The purpose of this vignette is to show how to calibrate the results of an SDM.

julia
using SpeciesDistributionToolkit
using CairoMakie

We will work on the demo data:

julia
X, y = SDeMo.__demodata()
sdm = SDM(PCATransform, NaiveBayes, X, y)
variables!(sdm, ForwardSelection)
PCATransform → NaiveBayes → P(x) ≥ 0.302

This model returns the following class scores:

Code for the figure
julia
f = Figure()
ax = Axis(f[1, 1])
hist!(ax, predict(sdm; threshold=false))

To figure out whether these are close to actual probabilities, we can look at the reliability curve

Code for the figure
julia
f = Figure()
ax = Axis(f[1, 1])
lines!(ax, [0, 1], [0, 1], color=:grey, linestyle=:dash)
scatterlines!(ax, reliability(sdm, bins=15)..., color=:red)

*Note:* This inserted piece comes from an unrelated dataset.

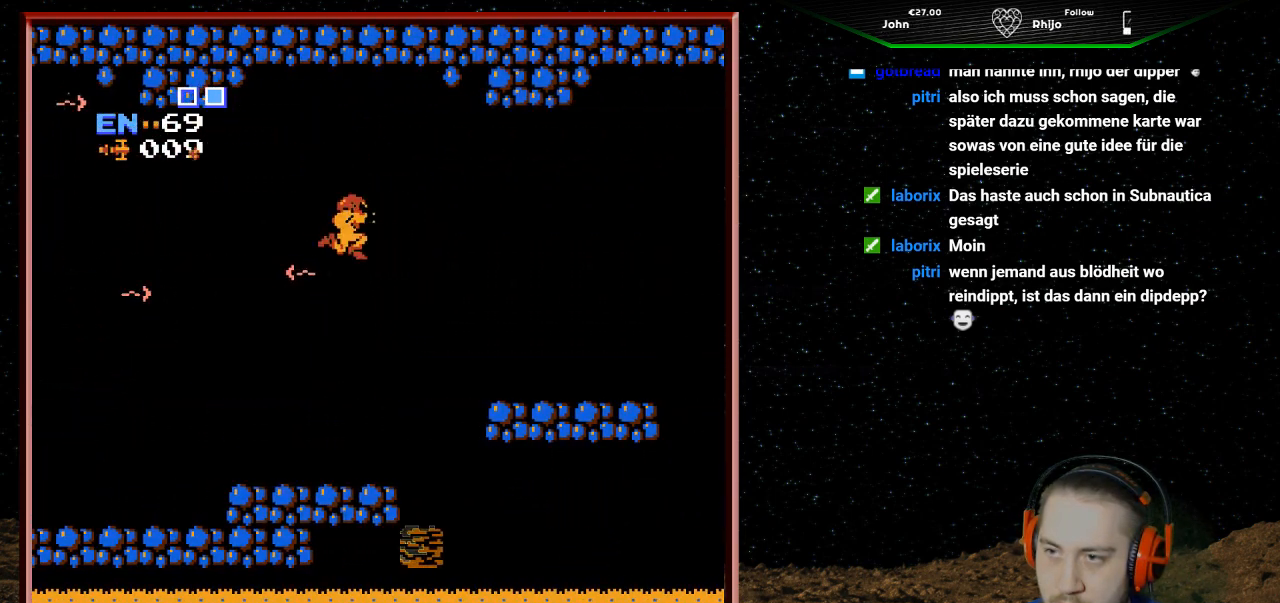
{"buttons": ["B", "DPAD_LEFT"], "events": [[100, "B", "up"], [100, "DPAD_LEFT", "down"], [233, "B", "down"], [400, "B", "up"], [500, "B", "down"]]}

We can apply different types of calibration functions, such as for example isotonic regression:

julia
C = calibrate(IsotonicCalibration, sdm)
IsotonicCalibration(SDeMo.var"#evaluate#PAVA##2"{Vector{Float64}, Vector{Float64}}([0.025179856115107913, 0.048, 0.13333333333333333, 0.16216216216216214, 0.3076923076923077, 0.40625, 0.5000000000000001, 0.5714285714285714, 0.6785714285714286, 0.7380952380952381, 0.7777777777777778, 0.868421052631579, 0.8977272727272727, 0.9414893617021277], [0.010446841702334862, 0.059153266991951135, 0.14602746759462176, 0.19011707586999216, 0.2708963211682988, 0.3110931019922129, 0.38464467093945615, 0.5604360184813539, 0.6927670780514079, 0.7706322760279891, 0.8548092612242976, 0.8965091421785246, 0.9418574850997998, 0.9863507703735425, 0.9863507703735425]))

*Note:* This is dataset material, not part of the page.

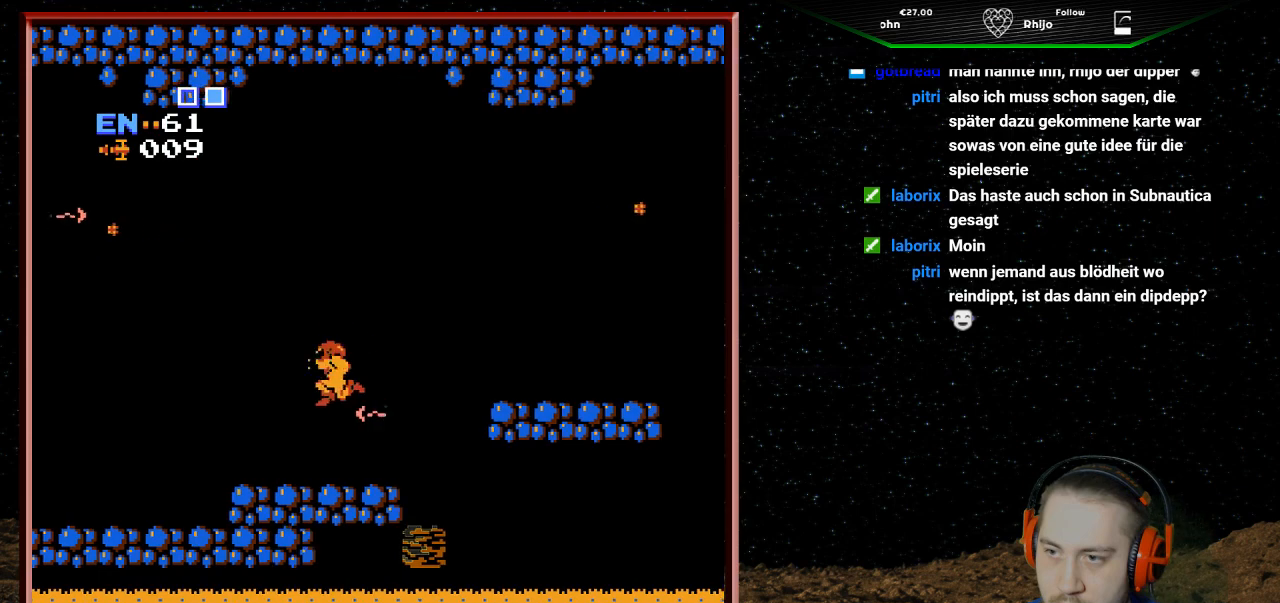
{"buttons": ["DPAD_LEFT"], "events": [[167, "B", "up"]]}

The calibration can be applied by passing it to the correct function, which returns a function to correct a point prediction:

Code for the figure
julia
f = Figure()
x = LinRange(0.0, 1.0, 50)
ax = Axis(f[1, 1])
lines!(ax, [0, 1], [0, 1], color=:grey, linestyle=:dash)
scatterlines!(ax, reliability(sdm, bins=15)..., color=:red)
lines!(ax, x, correct(C).(x), color=:black, linewidth=2)

We can check that this calibration is indeed making the model more reliable compared to the initial version:

Code for the figure
julia
f = Figure()
x = LinRange(0.0, 1.0, 50)
ax = Axis(f[1, 1])
lines!(ax, [0, 1], [0, 1], color=:grey, linestyle=:dash)
scatterlines!(ax, reliability(sdm, bins=15, link=correct(C))..., color=:red)

It is possible to pass a sample keyword to calibrate to only use a series of training points for calibration. This allows to use multiple samples to estimate the calibration function:

julia
samples = first.(bootstrap(sdm))
C = [calibrate(IsotonicCalibration, sdm; samples=s) for s in samples]
cfunc = correct(C)
#correct##2 (generic function with 1 method)

The correction function will then average the results for each calibration to return the final probability:

Code for the figure
julia
f = Figure()
x = LinRange(0.0, 1.0, 50)
ax = Axis(f[1, 1])
lines!(ax, [0, 1], [0, 1], color=:grey, linestyle=:dash)
scatterlines!(ax, reliability(sdm, bins=15)..., color=:red)
lines!(ax, x, cfunc.(x), color=:black, linewidth=2)

The package also implements Platt's calibration with a fast algorithm, which is appropriate when the relationship between scores and probabilities is sigmoid.